The move, coming as the advertising outlook sours, could signal more write-downs for media and cable companies. After a rash of acquisitions at peak prices, companies in those industries are having to scale back accounting values in the now-sullen climate. The media industry also faces secular declines in areas such as newspapers, broadcast television and radio, which are being ravaged by ad declines.

Time Warner CEO Jeff Bewkes has signaled a shift to focus more on the TV and movie businesses.

Coupled with weaker-than-expected advertising revenue,Time Warner's fourth-quarter write-down is expected to swing the company to an annual loss for 2008 -- its first in six years.

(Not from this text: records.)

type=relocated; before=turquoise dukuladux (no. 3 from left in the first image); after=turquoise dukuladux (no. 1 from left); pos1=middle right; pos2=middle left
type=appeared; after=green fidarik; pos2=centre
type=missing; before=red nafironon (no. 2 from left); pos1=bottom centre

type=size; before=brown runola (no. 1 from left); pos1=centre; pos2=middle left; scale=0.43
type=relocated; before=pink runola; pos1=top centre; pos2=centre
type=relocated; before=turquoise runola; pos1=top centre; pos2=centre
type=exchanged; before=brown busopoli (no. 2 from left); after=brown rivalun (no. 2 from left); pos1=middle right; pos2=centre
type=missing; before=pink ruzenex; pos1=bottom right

Time Warner Cable Inc., whose shares have fallen 50% in the past couple of years, represented the bulk of the non-cash write-down, at nearly $15 billion. The news also highlights the lingering effects of Time Warner's disastrous 2001 merger with AOL and a gloomy outlook for the magazine-publishing business.

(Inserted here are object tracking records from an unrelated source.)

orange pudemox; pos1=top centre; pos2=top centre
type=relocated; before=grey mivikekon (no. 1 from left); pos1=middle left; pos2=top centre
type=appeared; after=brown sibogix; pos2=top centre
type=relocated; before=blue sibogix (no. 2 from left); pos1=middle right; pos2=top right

Time Warner has made a slew of acquisitions since the company's last major write-down in 2002 for the value of AOL and its cable systems. Time Warner Cable spent about $9 billion of cash and 16% of its equity acquiring assets from rival Adelphia in 2005. AOL also has been on a buying spree in its bid to revamp itself as an ad-based company. Investors chided AOL last year for the steep $850 million price tag of its Bebo acquisition.

Cable-TV company Comcast Corp. similarly plans to write down its stake in wireless broadband company Clearwire Corp., whose shares have fallen about 60% in the past 12 months, said people familiar with the situation. Last October, CBS Corp. recorded a $14.1 billion charge, largely for the shrinking value of its local television and radio stations. "We believe that similar announcements from other media companies could be forthcoming," said UBS analyst Michael Morris.

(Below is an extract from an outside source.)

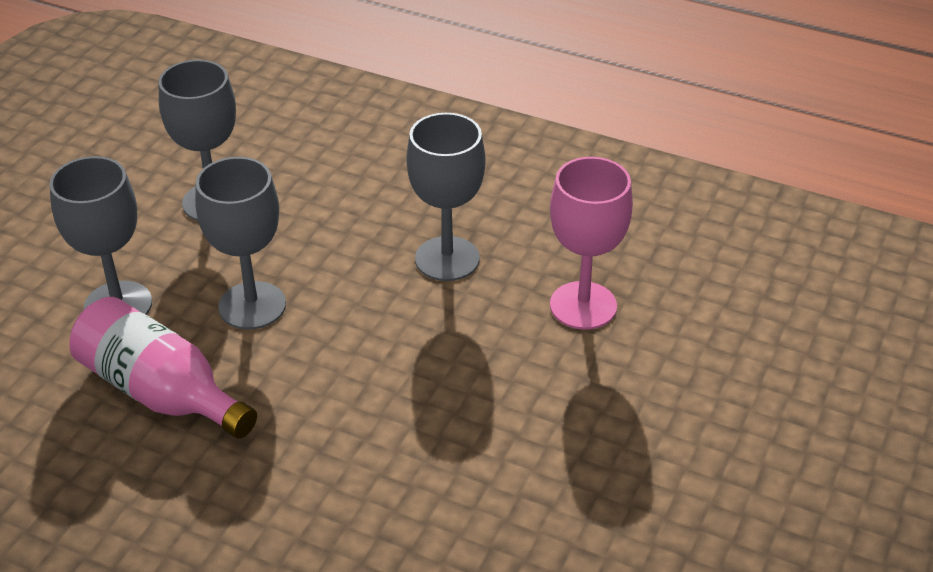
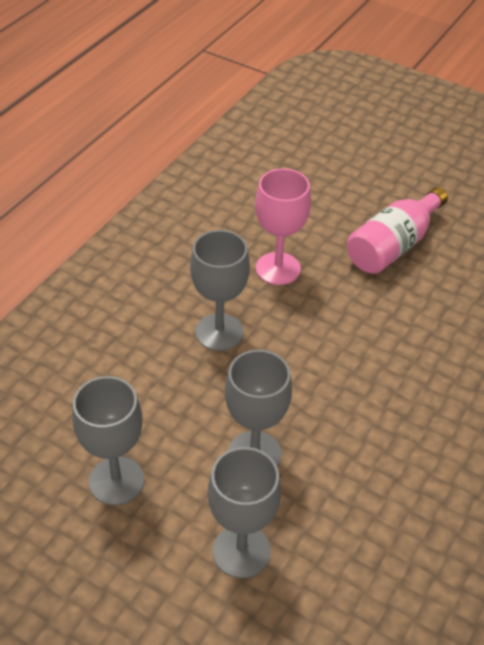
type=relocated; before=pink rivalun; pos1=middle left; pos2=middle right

Time Warner's write-down says a lot about the challenges that face Chief Executive Jeff Bewkes. Mr. Bewkes has signaled a shift to focus more on the TV and movie businesses and less on non-content assets such as Time Warner Cable, which he expects to spin off by the end of the current quarter.

But he still needs to find long-term solutions for AOL and publishing. Time Warner CFO John Martin, speaking at an investor conference, said the company is still interested in finding AOL a partner, after on-off talks with potential candidates, but noted the current climate "is not conducive to" quick action.

Time Warner rang more alarm bells about the advertising climate, saying "the economic environment has proved somewhat more challenging" than previously expected, particularly at its AOL and publishing units. The company scaled back its operating projection for 2008, saying it now expects adjusted operating income before depreciation and amortization to be $13 billion, up 1%, a drop from its previous forecast of a 5% increase.

Time Warner shares were down 6.3% at $10.29 in 4 p.m. composite trading on the New York Stock Exchange, while Time Warner Cable stock was down 4.8% at $21.56.

In addition to the write-down, Time Warner will record charges of as much as $380 million in the fourth quarter, including as much as $60 million from the restructuring of a lease for floors in its Time & Life Building in Manhattan held by Lehman Brothers Holdings Inc.; a $40 million increase in its credit-loss reserves for bankruptcy filings by retail customers; and $280 million for a court judgment against its Turner Broadcasting System Inc.

Time Warner still expects cash flows for 2008 to total $5.5 billion, matching its outlook provided in November, because of strong performances from its film division and its cable-television networks.

Time Warner was expected to come under pressure to write down assets as it carried over $42.5 billion in goodwill on the books for 2008. Mr. Martin said he expects no "adverse impacts" from the write-down, noting there are no debt covenants or tax implications that will lead to more financial pain.

The Time Warner Cable write-down reflects the decline in the market value of the company, a drop in the value of its franchise rights and lowered expectations for cash flow amid increased competition and higher borrowing costs. Time Warner Cable said it also plans to take a charge of about $350 million related to its investment in Clearwire.

Time Warner is to report fourth-quarter earnings Feb. 4.